Figure de proue des cinéastes de la Cinquième Génération, au même titre que Zhang Yimou, Chen Kaige a bénéficié en même temps que ce dernier des faveurs du public et de la critique occidentale à une époque où le cinéma chinois renaissait littéralement des cendres de la Révolution culturelle. Leurs succès respectifs et leur consécration internationale ont poussé les deux homologues dans des situations extrêmes puisque assez rapidement les oeuvres prometteuses de leur début ont cédé la place à d’énormes coproductions boursouflées destinées à des carrières festivalières de prestige et au marché international. Aujourd’hui, l’oeil du spectateur vigilant a tendance à se river sur leurs cadets, les nouveaux venus de la Sixième Génération (Ke Jia Zhang, Fruit Chan, Liu Bingjian, etc.) qui pratiquent un cinéma plus radical, moins narratif, le plus souvent dans des conditions précaires en tentant d’échapper à la censure.
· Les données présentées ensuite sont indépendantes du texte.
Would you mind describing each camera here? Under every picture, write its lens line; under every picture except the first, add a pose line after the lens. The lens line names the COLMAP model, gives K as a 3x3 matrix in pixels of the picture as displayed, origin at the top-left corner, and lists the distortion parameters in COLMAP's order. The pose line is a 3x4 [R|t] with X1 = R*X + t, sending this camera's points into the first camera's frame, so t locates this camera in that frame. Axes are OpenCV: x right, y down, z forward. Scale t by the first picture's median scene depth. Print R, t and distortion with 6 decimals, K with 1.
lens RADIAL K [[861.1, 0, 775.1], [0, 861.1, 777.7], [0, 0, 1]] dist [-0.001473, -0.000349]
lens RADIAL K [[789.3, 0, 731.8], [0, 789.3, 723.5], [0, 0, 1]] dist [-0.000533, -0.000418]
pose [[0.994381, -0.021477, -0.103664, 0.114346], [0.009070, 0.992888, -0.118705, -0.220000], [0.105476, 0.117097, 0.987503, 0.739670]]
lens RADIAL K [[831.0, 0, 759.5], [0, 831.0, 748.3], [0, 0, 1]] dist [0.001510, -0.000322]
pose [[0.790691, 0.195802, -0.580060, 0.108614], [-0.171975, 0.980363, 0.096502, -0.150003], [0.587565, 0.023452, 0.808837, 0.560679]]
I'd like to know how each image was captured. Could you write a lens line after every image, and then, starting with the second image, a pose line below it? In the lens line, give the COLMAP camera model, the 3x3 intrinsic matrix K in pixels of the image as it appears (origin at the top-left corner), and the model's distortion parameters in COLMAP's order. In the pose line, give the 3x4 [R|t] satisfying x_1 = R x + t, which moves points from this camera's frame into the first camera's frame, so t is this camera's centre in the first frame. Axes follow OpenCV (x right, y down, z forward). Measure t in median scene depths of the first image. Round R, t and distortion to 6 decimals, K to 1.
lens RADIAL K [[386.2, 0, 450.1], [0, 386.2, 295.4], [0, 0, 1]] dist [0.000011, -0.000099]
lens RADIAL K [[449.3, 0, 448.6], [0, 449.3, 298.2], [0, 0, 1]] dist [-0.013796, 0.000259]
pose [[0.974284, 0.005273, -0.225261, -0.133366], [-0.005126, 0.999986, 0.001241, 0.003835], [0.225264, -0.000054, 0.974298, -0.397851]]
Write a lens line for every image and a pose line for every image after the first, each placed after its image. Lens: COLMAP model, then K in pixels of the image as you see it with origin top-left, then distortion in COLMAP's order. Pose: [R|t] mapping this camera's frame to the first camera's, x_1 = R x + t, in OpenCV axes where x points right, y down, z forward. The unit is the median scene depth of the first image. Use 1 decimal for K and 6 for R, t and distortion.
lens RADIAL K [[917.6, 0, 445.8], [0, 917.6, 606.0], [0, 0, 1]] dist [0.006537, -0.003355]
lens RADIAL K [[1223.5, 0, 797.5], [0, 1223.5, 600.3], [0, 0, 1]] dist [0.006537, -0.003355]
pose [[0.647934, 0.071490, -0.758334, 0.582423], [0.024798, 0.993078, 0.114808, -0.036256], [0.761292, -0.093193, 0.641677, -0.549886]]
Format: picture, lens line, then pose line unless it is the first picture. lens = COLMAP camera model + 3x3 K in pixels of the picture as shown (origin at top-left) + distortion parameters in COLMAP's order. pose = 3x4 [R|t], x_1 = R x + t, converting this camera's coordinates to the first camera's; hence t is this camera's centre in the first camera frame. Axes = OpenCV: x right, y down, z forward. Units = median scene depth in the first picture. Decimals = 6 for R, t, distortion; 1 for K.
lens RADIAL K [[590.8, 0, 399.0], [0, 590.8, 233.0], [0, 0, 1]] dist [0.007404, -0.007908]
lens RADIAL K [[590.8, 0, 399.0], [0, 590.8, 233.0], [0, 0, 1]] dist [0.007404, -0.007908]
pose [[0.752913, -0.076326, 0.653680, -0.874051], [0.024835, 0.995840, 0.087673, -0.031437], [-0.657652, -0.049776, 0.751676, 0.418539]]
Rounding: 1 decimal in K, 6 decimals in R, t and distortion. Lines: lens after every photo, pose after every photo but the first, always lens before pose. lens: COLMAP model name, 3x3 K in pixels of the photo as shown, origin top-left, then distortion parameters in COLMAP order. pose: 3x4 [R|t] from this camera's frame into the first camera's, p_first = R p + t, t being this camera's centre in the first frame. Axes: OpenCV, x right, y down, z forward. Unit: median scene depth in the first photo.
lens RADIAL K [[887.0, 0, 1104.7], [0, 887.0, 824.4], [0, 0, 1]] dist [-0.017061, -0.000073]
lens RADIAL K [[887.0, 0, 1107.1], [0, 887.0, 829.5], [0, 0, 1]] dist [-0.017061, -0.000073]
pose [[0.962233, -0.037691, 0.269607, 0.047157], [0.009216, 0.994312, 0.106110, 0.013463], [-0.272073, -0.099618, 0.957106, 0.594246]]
Il serait pourtant injuste de mépriser L’Empereur et l’assassin, qui nous parvient enfin (en raison de récentes surprises asiatiques au box-office ?), plus d’une année après sa présentation à Cannes où il avait obtenu le grand prix de la Commission technique.
Comme dans Adieu ma concubine, Chen Kaige mise ici beaucoup sur une direction artistique de haut niveau qui, des costumes aux décors, paraît irréprochable. Volonté de grand spectacle affichée donc pour l’un des tournages les plus chers et les plus longs de l’histoire de la Chine, sorte de Ben Hur oriental auquel auront collaboré des milliers de figurants. Assez curieusement, cette surenchère de moyens ne paralyse pas l’auteur du film qui, s’il n’abandonne pas les velléités esthétisantes qui ont toujours été les siennes, ne sombre pas non plus dans l’académisme. En s’appuyant sur un matériau dramatique solide et documenté (le projet d’unification de la Chine au iiie siècle avant Jésus-Christ par l’empereur d’un des sept royaumes alors concurrents), L’Empereur et l’assassin trouve un souffle épique et tragique qui, dans les rapports qu’il tisse entre le Pouvoir et l’Humain évoque le Shakespeare du Roi Lear ou de Richard III. Alors qu’Adieu ma concubine péchait par sa préciosité et ses lourdeurs, ce drame de près de trois heures, en dépit d’un montage parfois incompréhensible, impose son rythme en grande partie grâce à la densité et à la puissance de son sujet.
La fresque guerrière rejoint l’écartèlement intime et Chen Kaige trouve l’occasion de déployer à plusieurs reprises un véritable lyrisme qui porte son discours. A travers quelques scènes éparses d’une incroyable violence (où il confirme par ailleurs une inclinaison quasi sadienne vis-à-vis des enfants qui affleurait déjà dans Adieu ma concubine), il parvient même à déstabiliser l’énorme machinerie dont il tient les commandes et à créer, çà et là, un climat curieusement peu conventionnel. Sans crier au chef-d’oeuvre -le film a ses défauts-, il convient pourtant de saluer une forme de talent, certes un peu figé et classique, mais qui, en adéquation avec un propos fort, s’incarne ici assez brillamment.